The main ingredients in commercial fertilizers are phosphorus (P), nitrogen (N), and potassium (K) in every ratio you can think up. Check out the box, bag, and jar labels next time you stroll through a nursery or a big box store garden department.
For reasons unclear to professionals in the know, plants need potassium in order to utilize nitrogen which enables them to produce green chlorophyll they use to capture light to make sugars to feed themselves. We admire–and love to eat–well fed plants, and garden pests train their chow down radar on weak plants.
Humble potassium helps animal cells consume food and remove waste products, and it affects cells’ ability to hold fluid. The element helps the microscopic units of life transmit electrochemical impulses through nerves and muscles, and it helps maintain regular beating of everyone’s favorite muscle, the heart. Too much or too little of the chemical can be fatal.
Fortunately, potassium is the 7th most plentiful element in the earth’s rock, dirt and soil crust which feeds the garden plants that deliver it to us and our future steaks, chops, and KFC buckets in the right amounts at every meal. Is that ecological interdependence from the ground up, or what?
If a healthy animal eats, it is almost impossible to experience a potassium deficiency, but starvation and illness are different stories.
Since at least 200 B.C. gardeners have been mixing fireplace ashes–burned plants–in their acidic garden plots to beef up its potassium content.

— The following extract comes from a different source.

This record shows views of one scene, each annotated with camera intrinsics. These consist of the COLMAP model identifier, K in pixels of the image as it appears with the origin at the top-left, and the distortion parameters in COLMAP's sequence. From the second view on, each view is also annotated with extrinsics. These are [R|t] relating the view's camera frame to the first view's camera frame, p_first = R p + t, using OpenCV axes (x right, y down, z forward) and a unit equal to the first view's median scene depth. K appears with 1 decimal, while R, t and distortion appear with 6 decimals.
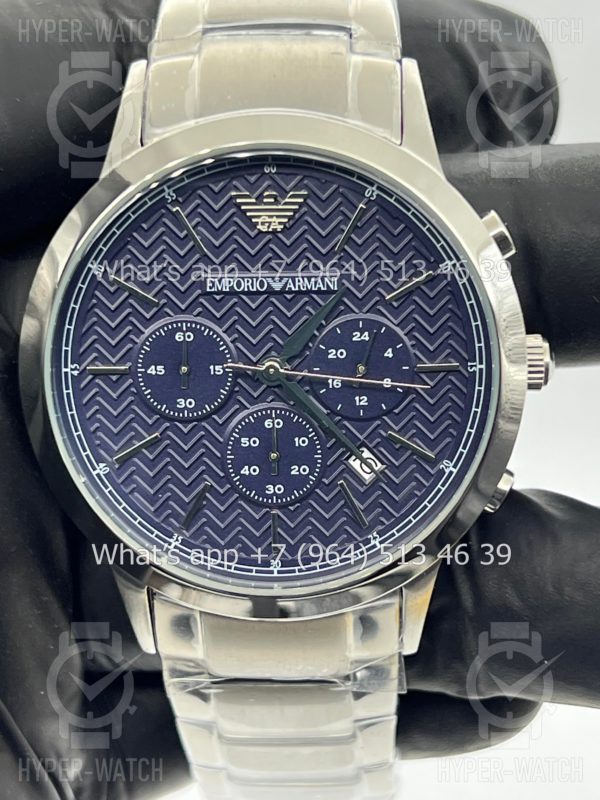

Acidic dirt/soil? Didn’t I tell you last spring that pH is ever with us North Texans? Among other things, potassium, an alkali, neutralizes soil acids. It scrambles their structures, you know, sticks a hand where a nose ought to be.
Acids not only turn litmus paper blue, but they taste sour like citrus or vinegar. High acid soil can give us bitter tasting produce. Alkaline substances like plant ashes (called bases in chemistry class) turn litmus paper pink, and taste comparatively salty or “sweet.” Produce from pH neutral soils tickle our taste buds.
While garden vegetables can live in most soil types, if you ask they’ll say they like their feet in reasonably neutral earth. So don’t toss the ashes from your indoor and outdoor fireplaces this winter, spread them around on your dormant garden beds.
A good soaking parts ashes and their chemicals with ease, so deposit the grey dust where you plan to insert plant roots next growing season. A handful of ash around winter-hardy veggies won’t hurt either, but don’t forget some plants like blueberries (and azaleas) can’t get enough acid.